• Task brief: Only the records, exactly as written, belong in the answer; pictures do not.

• Material provided:
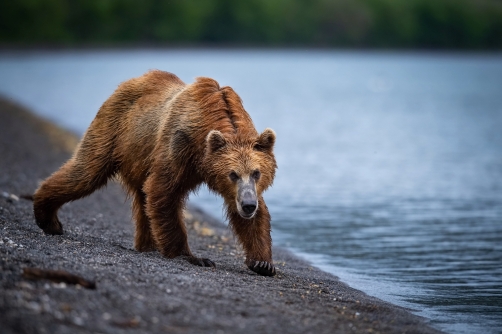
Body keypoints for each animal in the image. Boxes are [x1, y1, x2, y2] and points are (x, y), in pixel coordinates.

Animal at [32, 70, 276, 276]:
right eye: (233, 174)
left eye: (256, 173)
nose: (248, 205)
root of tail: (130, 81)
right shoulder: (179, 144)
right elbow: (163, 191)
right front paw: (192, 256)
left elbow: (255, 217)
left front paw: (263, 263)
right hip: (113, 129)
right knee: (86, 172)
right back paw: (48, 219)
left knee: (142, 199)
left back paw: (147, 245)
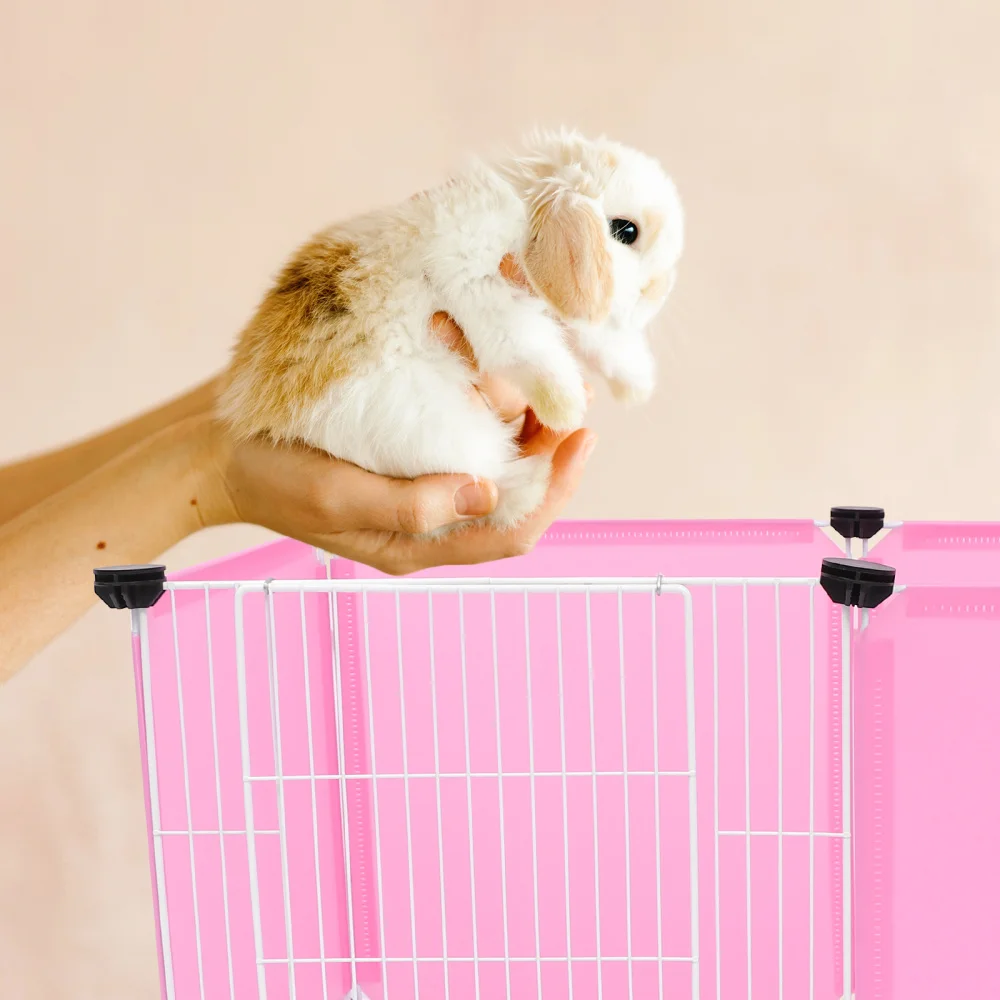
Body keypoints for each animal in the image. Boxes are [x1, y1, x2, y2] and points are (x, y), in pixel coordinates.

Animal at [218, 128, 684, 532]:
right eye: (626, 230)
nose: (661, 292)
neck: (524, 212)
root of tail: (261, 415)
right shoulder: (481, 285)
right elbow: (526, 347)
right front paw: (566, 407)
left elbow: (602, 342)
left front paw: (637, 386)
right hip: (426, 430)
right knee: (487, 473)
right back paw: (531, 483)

• Output of the exercise:
Body keypoints for each animal in the image. Boxes are [x1, y1, x2, y2] and points are (x, y), in pixel coordinates.

Animal at [32, 70, 276, 276]:
right eye: (233, 174)
left eye: (256, 173)
nose: (248, 205)
root of tail: (130, 81)
right shoulder: (179, 144)
right elbow: (163, 191)
right front paw: (192, 256)
left elbow: (255, 217)
left front paw: (263, 263)
right hip: (113, 129)
right knee: (86, 172)
right back paw: (48, 219)
left knee: (142, 199)
left back paw: (147, 245)
Body keypoints for each animal in the image. Boxes are [x1, y1, x2, y2] and points are (x, y), in pixel coordinates.

Animal at [218, 128, 684, 532]:
right eye: (626, 230)
nose: (661, 292)
neck: (524, 212)
root of tail: (261, 415)
right shoulder: (481, 285)
right elbow: (526, 347)
right front paw: (566, 407)
left elbow: (602, 342)
left front paw: (637, 386)
right hip: (426, 430)
right knee: (487, 473)
right back paw: (531, 483)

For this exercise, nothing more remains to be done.